● **Input**
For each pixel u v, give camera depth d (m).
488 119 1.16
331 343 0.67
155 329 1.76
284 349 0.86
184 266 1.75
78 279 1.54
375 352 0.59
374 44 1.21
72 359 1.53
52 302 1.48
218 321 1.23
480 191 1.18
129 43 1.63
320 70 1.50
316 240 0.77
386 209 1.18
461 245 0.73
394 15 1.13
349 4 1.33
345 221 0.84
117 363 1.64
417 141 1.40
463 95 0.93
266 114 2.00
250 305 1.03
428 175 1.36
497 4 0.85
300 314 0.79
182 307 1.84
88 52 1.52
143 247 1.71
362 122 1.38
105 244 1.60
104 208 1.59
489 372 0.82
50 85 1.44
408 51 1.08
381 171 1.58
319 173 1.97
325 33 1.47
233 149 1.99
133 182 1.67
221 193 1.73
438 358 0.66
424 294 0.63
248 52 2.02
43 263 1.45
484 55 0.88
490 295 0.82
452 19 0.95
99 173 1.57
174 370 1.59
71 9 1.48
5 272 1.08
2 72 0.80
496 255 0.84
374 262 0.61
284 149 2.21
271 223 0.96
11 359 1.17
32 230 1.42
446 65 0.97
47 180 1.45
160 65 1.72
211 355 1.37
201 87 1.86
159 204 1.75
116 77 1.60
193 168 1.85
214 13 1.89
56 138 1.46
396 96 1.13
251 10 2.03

● **What is being asked**
Set down only the lines above that fall between the line holding "331 343 0.67" and the line holding "319 173 1.97", inclusive, keeping each exact.

● **Response to the exercise**
331 343 0.67
155 329 1.76
284 349 0.86
184 266 1.75
78 279 1.54
375 352 0.59
374 44 1.21
72 359 1.53
52 302 1.48
218 321 1.23
480 191 1.18
129 43 1.63
320 70 1.50
316 240 0.77
386 209 1.18
461 245 0.73
394 15 1.13
349 4 1.33
345 221 0.84
117 363 1.64
417 141 1.40
463 95 0.93
266 114 2.00
250 305 1.03
428 175 1.36
497 4 0.85
300 314 0.79
182 307 1.84
88 52 1.52
143 247 1.71
362 122 1.38
105 244 1.60
104 208 1.59
489 372 0.82
50 85 1.44
408 51 1.08
381 171 1.58
319 173 1.97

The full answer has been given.